I can see people's children becoming little monsters, as a lot of rich kids I knew growing up were monsters.

But I'm interested in the details, if you remember any.

Barry Leiba said...

I can't remember any specific details — it was a long time ago. I vaguely remember strife with family and friends, gambling it away and then being stuck, that sort of thing. I see, now that I look, that Wikipedia has a good article about the show (but which doesn't give details of specific episodes).

On house prices, I have some friends who bought a house in the DC area a couple of years ago, and when they started looking they thought they might look in the $350k-ish price range. They quickly found that there wasn't anything they'd remotely want at that price, and gradually increased the range into the 600s and 700s. I'm not sure exactly what they eventually spent, but, yeah....

Dr. Momentum said...

Yes - I came to the same conclusion, Barry.

I picked 20 million, but now i wish I had chosen a lower number because so many people went for the money. I was hoping to find some sort of balance point.

I always learn something from these questions, and one thing I learned form this one is that there are some people who already enjoy their not-necessarily-high-paying jobs and say that they would take the money and keep their current jobs.

If I had lowered the figure, they still would take the money. And if I had raised the figure I assume they would also still take the money.

I wasn't surprised that there were people who would always take the money, but I was surprised at the reason they gave.

But maybe my assumption is incorrect - maybe for a much larger number they would turn down the money. I should ask them directly.

mc2 said...

I think that how much you need greatly depends on what the interest rate is. Here in New Zealand the interest rates are around 6-7%, and then if you are able to have say $2million in the bank after tax then you can get a before tax income of around $120k which should be enough to live off and have plenty left over to do with as you please, all without ever touching the the initial 2 million.
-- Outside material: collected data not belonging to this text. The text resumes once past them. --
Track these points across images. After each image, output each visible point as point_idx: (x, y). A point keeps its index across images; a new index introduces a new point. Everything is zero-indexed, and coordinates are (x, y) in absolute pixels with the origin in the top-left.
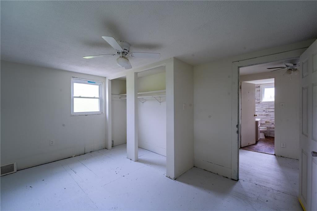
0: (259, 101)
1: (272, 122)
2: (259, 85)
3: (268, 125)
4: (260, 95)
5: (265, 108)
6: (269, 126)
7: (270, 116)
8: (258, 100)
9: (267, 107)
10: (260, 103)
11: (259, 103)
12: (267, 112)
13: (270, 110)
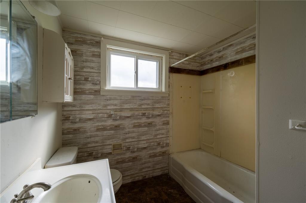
0: (97, 87)
1: (127, 144)
2: (97, 39)
3: (118, 154)
4: (99, 68)
5: (112, 107)
6: (119, 157)
7: (124, 128)
8: (96, 84)
9: (116, 105)
10: (102, 94)
11: (97, 92)
12: (116, 120)
13: (124, 114)
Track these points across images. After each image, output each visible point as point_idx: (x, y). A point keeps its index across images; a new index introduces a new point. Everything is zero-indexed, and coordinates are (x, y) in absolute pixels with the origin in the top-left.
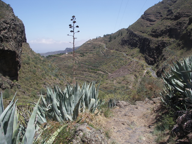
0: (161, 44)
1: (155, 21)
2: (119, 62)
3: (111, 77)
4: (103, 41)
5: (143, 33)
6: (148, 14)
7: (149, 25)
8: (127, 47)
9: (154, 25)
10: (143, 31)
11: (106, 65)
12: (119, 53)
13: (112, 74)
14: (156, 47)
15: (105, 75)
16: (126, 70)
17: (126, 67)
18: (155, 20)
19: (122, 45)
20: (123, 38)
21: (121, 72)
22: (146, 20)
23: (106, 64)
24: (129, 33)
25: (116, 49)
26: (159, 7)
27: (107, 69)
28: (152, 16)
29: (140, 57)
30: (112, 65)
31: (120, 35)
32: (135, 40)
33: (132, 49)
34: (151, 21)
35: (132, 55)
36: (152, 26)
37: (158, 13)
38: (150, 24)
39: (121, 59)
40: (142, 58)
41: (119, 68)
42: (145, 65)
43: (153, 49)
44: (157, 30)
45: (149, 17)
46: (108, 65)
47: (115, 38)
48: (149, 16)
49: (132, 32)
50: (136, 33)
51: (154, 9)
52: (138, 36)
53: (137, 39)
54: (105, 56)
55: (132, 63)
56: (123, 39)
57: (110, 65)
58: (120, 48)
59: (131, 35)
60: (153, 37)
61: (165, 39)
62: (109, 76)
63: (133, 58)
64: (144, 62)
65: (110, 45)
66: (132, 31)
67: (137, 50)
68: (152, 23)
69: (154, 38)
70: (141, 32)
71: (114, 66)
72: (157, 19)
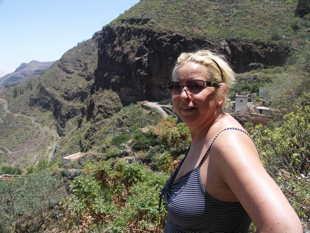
0: (71, 110)
1: (73, 73)
2: (25, 133)
3: (12, 157)
4: (5, 96)
5: (57, 90)
6: (65, 62)
7: (65, 78)
8: (37, 108)
9: (71, 79)
10: (57, 88)
11: (6, 138)
12: (25, 119)
13: (13, 153)
14: (66, 114)
15: (3, 154)
16: (32, 145)
17: (32, 141)
18: (74, 71)
19: (30, 105)
20: (32, 95)
21: (26, 148)
22: (62, 70)
23: (6, 136)
24: (40, 88)
25: (23, 112)
26: (80, 51)
27: (7, 145)
28: (70, 65)
29: (52, 125)
30: (14, 138)
31: (30, 89)
32: (46, 99)
33: (43, 112)
34: (68, 72)
35: (42, 123)
36: (68, 79)
37: (78, 60)
38: (67, 77)
39: (27, 129)
40: (54, 127)
41: (23, 143)
42: (55, 136)
43: (64, 116)
44: (69, 90)
45: (66, 67)
46: (9, 138)
47: (22, 93)
48: (66, 64)
49: (43, 88)
50: (48, 89)
51: (73, 54)
52: (51, 95)
53: (49, 99)
54: (5, 124)
55: (40, 135)
56: (32, 97)
57: (12, 138)
58: (28, 111)
59: (42, 92)
60: (65, 99)
61: (75, 105)
62: (9, 156)
63: (43, 126)
64: (55, 132)
65: (14, 105)
66: (44, 85)
67: (50, 113)
68: (69, 75)
69: (66, 101)
70: (54, 88)
71: (18, 139)
72: (76, 69)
To compare that to Dr Momentum's inital question then in this cicrumstance you would need to win about 6 million for the incomes to be comparable. Obviously the ammount goes up as the interest rate goes down.

An Qi said...

When I read this question, my first reaction was: “I’d better take the lottery, because there isn’t a low stress job that pays 200K a year”. But then, to answer the question truthfully, I tried to imagine that it could happen. I tried to imagine what it would be like to work at an “I can’t believe I’m getting paid to have this much fun” job for 200K. What if there’s a profession that just “clicked” with me like the way square dancing did? I assume I would still have enough spare time since it is “low stress”. And what if it would take me much longer time to figure out on my own, if I chose to take the 20 million first?

I would like to start that job today. 200K is more than enough to live comfortably, so why wait any longer?

Then I read other people’s answers. Some say that they will take the money and continue to enjoy their current job. I have doubts. If they really love their current job that much, why isn’t 200K enough? If they want more money, then they probably have plans on how to use the extra amount. Spending (OK, investing) that much money is going to take a lot of time and effort, will they still be able to concentrate and enjoy their current job?

Some people want to quit their job and pursue a hobby full time. I have doubts too. Because I think it will be a somewhat lonely road. Even if I’m passionate about my hobby, it will be difficult to find people to share with, because very few people have the time and resource and/or interest to make the kind of commitment I do.

But I think people’s answers will be mostly on-sided no matter how Dr. Momentum tweaks the dollar amounts, because his questions actually give people options to do both: have more money AND be able to choose your job. So the choices are not really “would you rather” but “could you calculate which pays more”. I would change the choices to A: win 20 million but never work again; B: work at your current job for 200K a year; C: work at your dream job for 50K a year (inflation adjusted).